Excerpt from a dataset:
========================================

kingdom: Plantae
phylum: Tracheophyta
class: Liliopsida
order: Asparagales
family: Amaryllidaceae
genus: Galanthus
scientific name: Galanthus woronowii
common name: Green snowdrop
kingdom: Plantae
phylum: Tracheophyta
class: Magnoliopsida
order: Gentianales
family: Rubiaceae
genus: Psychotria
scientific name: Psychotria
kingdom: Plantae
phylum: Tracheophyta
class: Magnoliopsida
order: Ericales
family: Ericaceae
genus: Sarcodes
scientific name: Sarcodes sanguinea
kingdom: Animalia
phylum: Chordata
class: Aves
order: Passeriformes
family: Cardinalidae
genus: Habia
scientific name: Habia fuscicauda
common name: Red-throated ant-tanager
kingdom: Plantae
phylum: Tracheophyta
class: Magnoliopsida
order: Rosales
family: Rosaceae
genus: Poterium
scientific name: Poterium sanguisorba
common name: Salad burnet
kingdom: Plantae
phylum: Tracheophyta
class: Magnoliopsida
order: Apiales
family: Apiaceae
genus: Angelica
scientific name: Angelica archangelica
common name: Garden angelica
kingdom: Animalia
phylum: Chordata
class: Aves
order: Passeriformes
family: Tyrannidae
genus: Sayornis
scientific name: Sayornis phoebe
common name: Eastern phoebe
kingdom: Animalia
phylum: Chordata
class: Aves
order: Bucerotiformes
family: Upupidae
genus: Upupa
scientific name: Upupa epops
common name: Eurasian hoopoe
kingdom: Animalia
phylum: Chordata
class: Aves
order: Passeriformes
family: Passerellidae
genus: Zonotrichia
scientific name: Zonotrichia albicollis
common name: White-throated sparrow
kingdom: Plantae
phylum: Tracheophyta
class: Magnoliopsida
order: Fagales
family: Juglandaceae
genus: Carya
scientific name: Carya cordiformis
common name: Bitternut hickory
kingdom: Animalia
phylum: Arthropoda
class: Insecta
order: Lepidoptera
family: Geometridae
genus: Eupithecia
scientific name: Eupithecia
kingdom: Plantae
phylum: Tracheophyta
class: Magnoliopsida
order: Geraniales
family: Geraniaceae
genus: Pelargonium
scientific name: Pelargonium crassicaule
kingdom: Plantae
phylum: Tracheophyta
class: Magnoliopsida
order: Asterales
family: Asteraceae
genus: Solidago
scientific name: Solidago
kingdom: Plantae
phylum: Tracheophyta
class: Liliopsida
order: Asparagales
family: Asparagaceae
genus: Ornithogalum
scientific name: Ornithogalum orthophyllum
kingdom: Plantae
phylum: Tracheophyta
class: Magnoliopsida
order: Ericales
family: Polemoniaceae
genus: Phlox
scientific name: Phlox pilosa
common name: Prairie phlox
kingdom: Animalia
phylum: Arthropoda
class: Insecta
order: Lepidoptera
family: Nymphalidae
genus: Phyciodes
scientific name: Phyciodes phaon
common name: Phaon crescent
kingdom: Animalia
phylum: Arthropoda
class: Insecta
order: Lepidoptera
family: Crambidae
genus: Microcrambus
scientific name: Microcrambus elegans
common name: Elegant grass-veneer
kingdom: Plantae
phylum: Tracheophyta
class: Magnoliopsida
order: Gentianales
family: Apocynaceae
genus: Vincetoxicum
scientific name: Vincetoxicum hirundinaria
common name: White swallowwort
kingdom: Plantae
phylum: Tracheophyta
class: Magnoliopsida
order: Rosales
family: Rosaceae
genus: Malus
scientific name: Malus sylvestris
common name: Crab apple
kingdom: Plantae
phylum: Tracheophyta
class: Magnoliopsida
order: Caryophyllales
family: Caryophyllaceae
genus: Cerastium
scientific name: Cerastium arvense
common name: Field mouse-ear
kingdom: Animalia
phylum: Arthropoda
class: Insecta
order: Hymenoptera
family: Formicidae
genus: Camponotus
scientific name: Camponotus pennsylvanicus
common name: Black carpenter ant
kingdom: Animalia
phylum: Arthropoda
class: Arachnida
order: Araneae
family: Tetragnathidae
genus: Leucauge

========================================

**Task directions**
Could you print every line of the data above without changing anything?

**Finished exercise**
kingdom: Plantae
phylum: Tracheophyta
class: Liliopsida
order: Asparagales
family: Amaryllidaceae
genus: Galanthus
scientific name: Galanthus woronowii
common name: Green snowdrop
kingdom: Plantae
phylum: Tracheophyta
class: Magnoliopsida
order: Gentianales
family: Rubiaceae
genus: Psychotria
scientific name: Psychotria
kingdom: Plantae
phylum: Tracheophyta
class: Magnoliopsida
order: Ericales
family: Ericaceae
genus: Sarcodes
scientific name: Sarcodes sanguinea
kingdom: Animalia
phylum: Chordata
class: Aves
order: Passeriformes
family: Cardinalidae
genus: Habia
scientific name: Habia fuscicauda
common name: Red-throated ant-tanager
kingdom: Plantae
phylum: Tracheophyta
class: Magnoliopsida
order: Rosales
family: Rosaceae
genus: Poterium
scientific name: Poterium sanguisorba
common name: Salad burnet
kingdom: Plantae
phylum: Tracheophyta
class: Magnoliopsida
order: Apiales
family: Apiaceae
genus: Angelica
scientific name: Angelica archangelica
common name: Garden angelica
kingdom: Animalia
phylum: Chordata
class: Aves
order: Passeriformes
family: Tyrannidae
genus: Sayornis
scientific name: Sayornis phoebe
common name: Eastern phoebe
kingdom: Animalia
phylum: Chordata
class: Aves
order: Bucerotiformes
family: Upupidae
genus: Upupa
scientific name: Upupa epops
common name: Eurasian hoopoe
kingdom: Animalia
phylum: Chordata
class: Aves
order: Passeriformes
family: Passerellidae
genus: Zonotrichia
scientific name: Zonotrichia albicollis
common name: White-throated sparrow
kingdom: Plantae
phylum: Tracheophyta
class: Magnoliopsida
order: Fagales
family: Juglandaceae
genus: Carya
scientific name: Carya cordiformis
common name: Bitternut hickory
kingdom: Animalia
phylum: Arthropoda
class: Insecta
order: Lepidoptera
family: Geometridae
genus: Eupithecia
scientific name: Eupithecia
kingdom: Plantae
phylum: Tracheophyta
class: Magnoliopsida
order: Geraniales
family: Geraniaceae
genus: Pelargonium
scientific name: Pelargonium crassicaule
kingdom: Plantae
phylum: Tracheophyta
class: Magnoliopsida
order: Asterales
family: Asteraceae
genus: Solidago
scientific name: Solidago
kingdom: Plantae
phylum: Tracheophyta
class: Liliopsida
order: Asparagales
family: Asparagaceae
genus: Ornithogalum
scientific name: Ornithogalum orthophyllum
kingdom: Plantae
phylum: Tracheophyta
class: Magnoliopsida
order: Ericales
family: Polemoniaceae
genus: Phlox
scientific name: Phlox pilosa
common name: Prairie phlox
kingdom: Animalia
phylum: Arthropoda
class: Insecta
order: Lepidoptera
family: Nymphalidae
genus: Phyciodes
scientific name: Phyciodes phaon
common name: Phaon crescent
kingdom: Animalia
phylum: Arthropoda
class: Insecta
order: Lepidoptera
family: Crambidae
genus: Microcrambus
scientific name: Microcrambus elegans
common name: Elegant grass-veneer
kingdom: Plantae
phylum: Tracheophyta
class: Magnoliopsida
order: Gentianales
family: Apocynaceae
genus: Vincetoxicum
scientific name: Vincetoxicum hirundinaria
common name: White swallowwort
kingdom: Plantae
phylum: Tracheophyta
class: Magnoliopsida
order: Rosales
family: Rosaceae
genus: Malus
scientific name: Malus sylvestris
common name: Crab apple
kingdom: Plantae
phylum: Tracheophyta
class: Magnoliopsida
order: Caryophyllales
family: Caryophyllaceae
genus: Cerastium
scientific name: Cerastium arvense
common name: Field mouse-ear
kingdom: Animalia
phylum: Arthropoda
class: Insecta
order: Hymenoptera
family: Formicidae
genus: Camponotus
scientific name: Camponotus pennsylvanicus
common name: Black carpenter ant
kingdom: Animalia
phylum: Arthropoda
class: Arachnida
order: Araneae
family: Tetragnathidae
genus: Leucauge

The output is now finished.